Effect of Red Wine Consumption on Biomarkers of Oxidative Stress

To evaluate the effect of acute and chronic consumption of red wine or de-alcoholized red wine with a similar antioxidant capacity on plasma total antioxidant capacity (TEAC), nuclear factor-κB (NF-κB) activity and F2-isoprostanes (8-iso-PGF) in healthy men.

Nineteen healthy men with an increased waist circumference (≥94 cm) and a body mass index above 25 kg/m2 participated in a randomized, controlled crossover design trial. They daily consumed 450 ml of red wine (four drinks; 41.4 g alcohol) or 450 ml of de-alcoholized red wine during dinner for 4 weeks each. On the last day of each treatment period, blood was collected before and 1 h after a standardized dinner with red wine or de-alcoholized red wine and also 24-h urine was collected.

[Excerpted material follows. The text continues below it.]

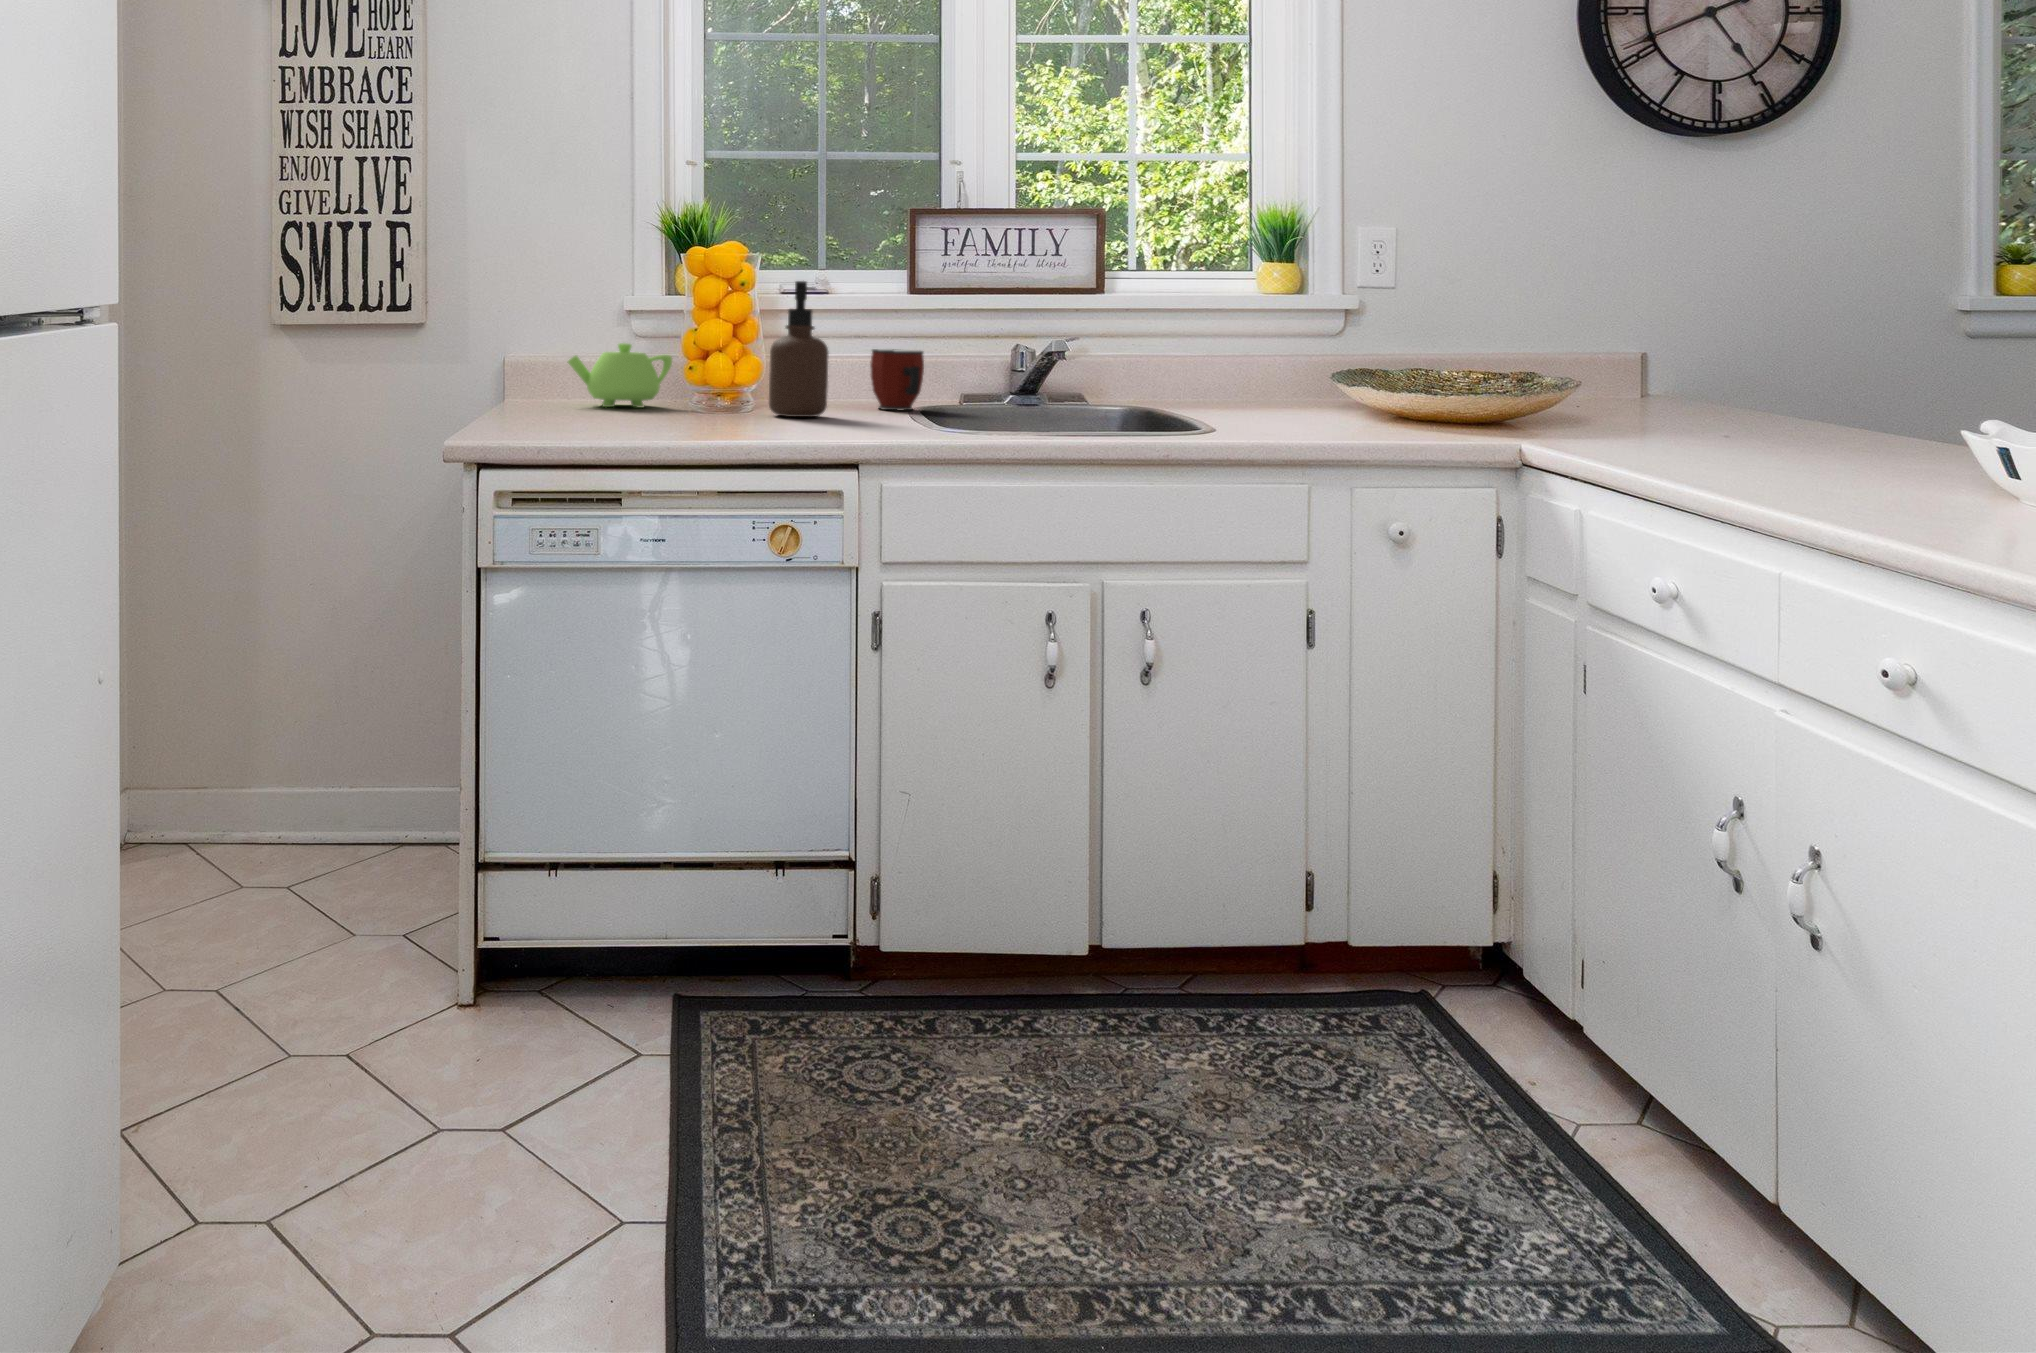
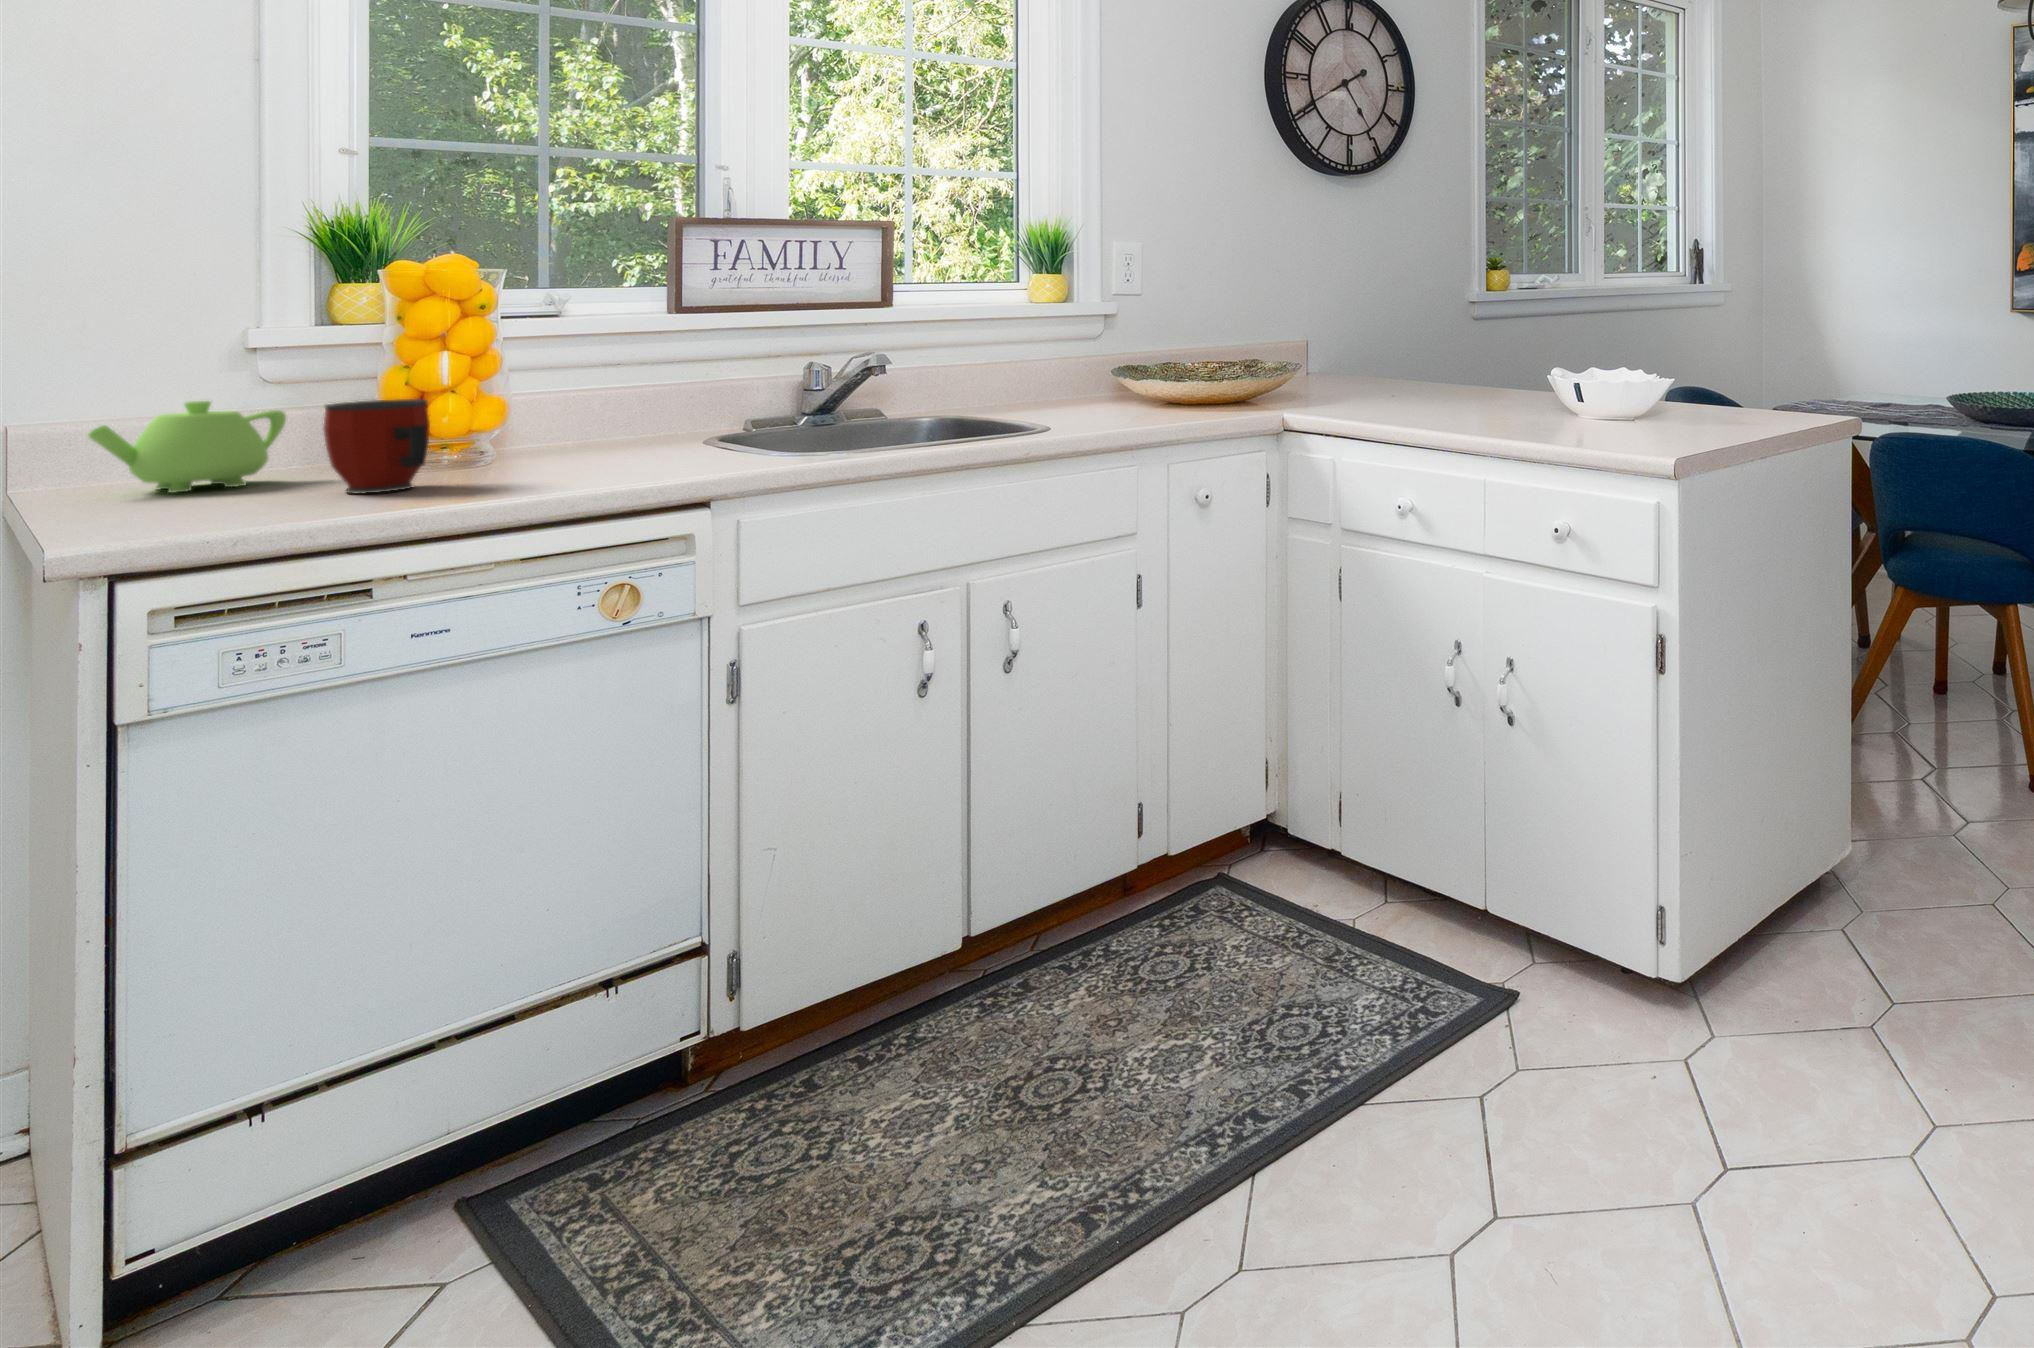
soap dispenser: present [769,281,828,417] -> none [466,304,558,471]
mug: present [870,349,924,410] -> present [324,399,430,494]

Absolute TEAC levels were higher 1 h after dinner with red wine compared with dinner with de-alcoholized red wine (1.3 versus 1.1 mmol Trolox equivalents/l; P = 0.03). Consumption of dinner together with de-alcoholized red wine acutely stimulated NF-κB activity in peripheral blood mononuclear cells (0.4–0.7 HeLa equivalents/2.5 μg protein; P = 0.006), whereas this increase was completely suppressed when the dinner was combined with red wine. A chronic increase in urinary 8-iso-PGF after 4 weeks of red wine consumption compared with de-alcoholized red wine consumption (157 pg/mg creatinine and 141 pg/mg creatinine, respectively, P = 0.006) was also observed.

Consumption of a moderate dose of red wine can acutely increase plasma TEAC and suppress NF-κB activation induced by a meal. Controversially, 4 weeks of red wine consumption compared with de-alcoholized red wine consumption increases the oxidative lipid damage marker 8-iso-PGF.